To further simplify the foreign investment regime, the Centre has decided to club all categories of overseas inflows into one ‘composite’ structure.

Composite means the inflows can either be fully in the form of FDI (Foreign Direct Investments) or FPI (Foreign Portfolio Investments).

Briefing media persons on the Cabinet decision, Finance Minister Arun Jaitley said the Commerce and Industry Ministry’s proposal to introduce the new concept to ease the foreign investment process, which will benefit credit information firms and other market infrastructure institutions such as commodity and power exchanges, has been approved. These sectors can bring in investments either as FDI or FPI up to the composite cap. The prescribed sectoral limit, however, remains unchanged.

As FDI, equity can be bought directly into a company, while in the case of FPI, the equity is purchased from a stock market, and the money does not go into the company. In FPI, the shareholder, in his/her personal capacity, gets the money.

Status quo for bank, defence

Following the decision on composite cap, there will be no individual sub-limit in various approved sectors barring two.

A senior government official clarified that two sectors, banking and Defence, will continue to have individual sub-limits. The sectoral cap in private banks is 74 per cent where the FPI limit is 49 per cent. This will continue.

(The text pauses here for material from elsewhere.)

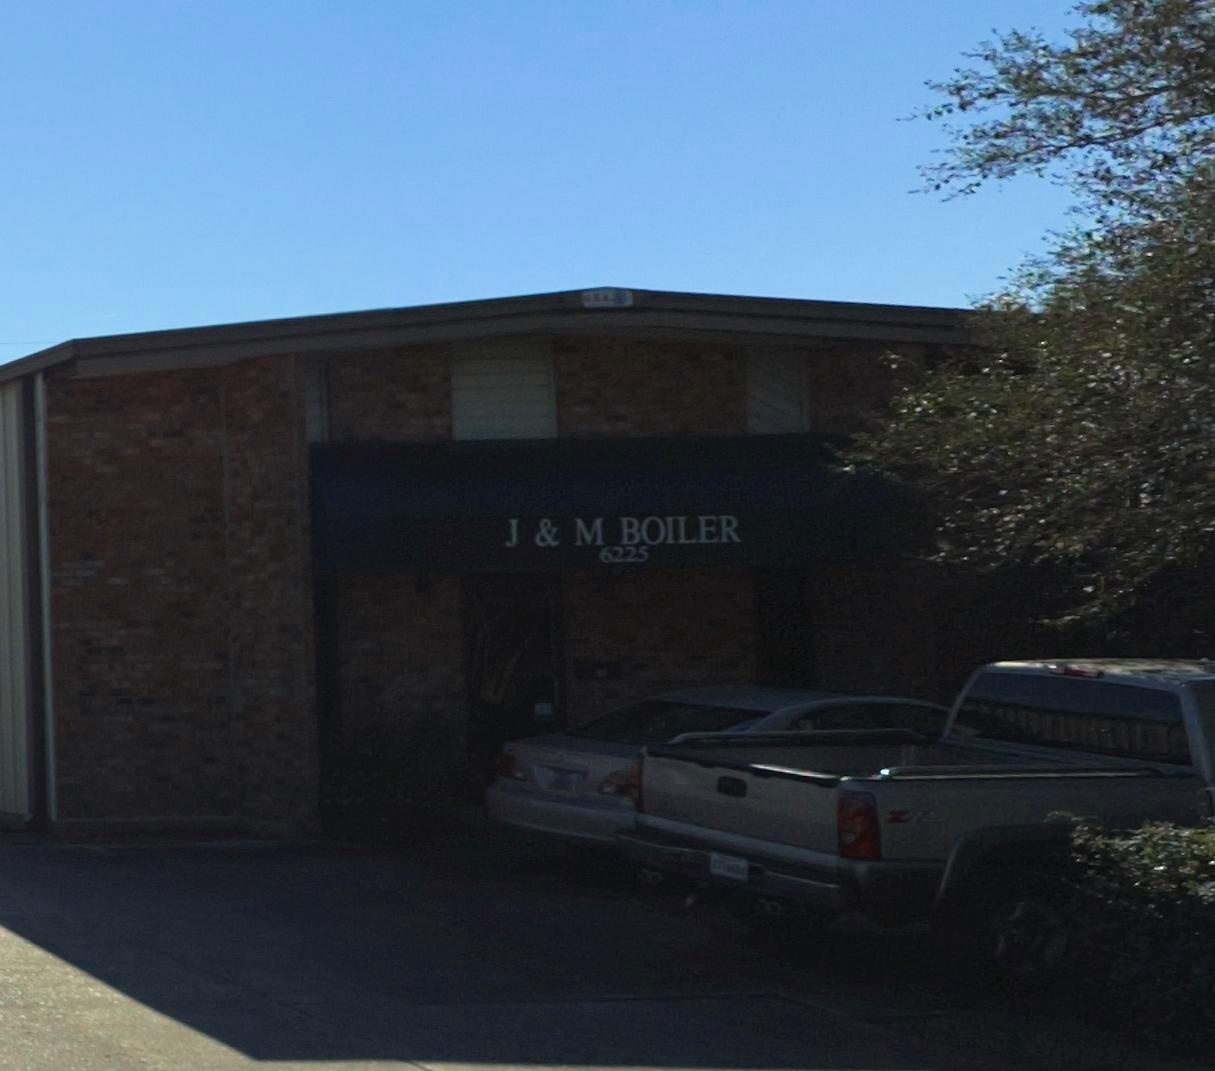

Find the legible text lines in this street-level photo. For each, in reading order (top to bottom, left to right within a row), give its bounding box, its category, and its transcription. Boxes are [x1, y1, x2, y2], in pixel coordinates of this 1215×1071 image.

[500, 513, 746, 550] BusinessName: J & M BOILER
[593, 543, 653, 566] BusinessName: 6225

Similarly, normal sectoral cap in Defence is 49 per cent with an FPI limit of 24 per cent. This has not been changed.

Mehul Modi, Senior Director with Deloitte, said that portfolio investment up to the aggregate FDI level of 49 per cent will be permitted without government approval or compliance of sectoral conditions if such investment does not result in transfer of ownership and/or control of Indian entities from resident Indian citizens to non-resident entities.

“This relaxation means that foreign investment without government approval is permitted up to 49 per cent under the portfolio route in sectors with a lower FDI cap (say, 26 per cent) and/or requiring government approval,” he said.

Terming the decision as a positive, Vivek Gupta, Partner with BMR Advisors, said that there is a clear forward movement on clubbing of categories of foreign investments.

“It also appears that the Government has been mindful of grandfathering existing investments made, especially in sectors where, under the current ‘non-composite regime’, FDI is prohibited or capped even as FII investment is permitted,” he said.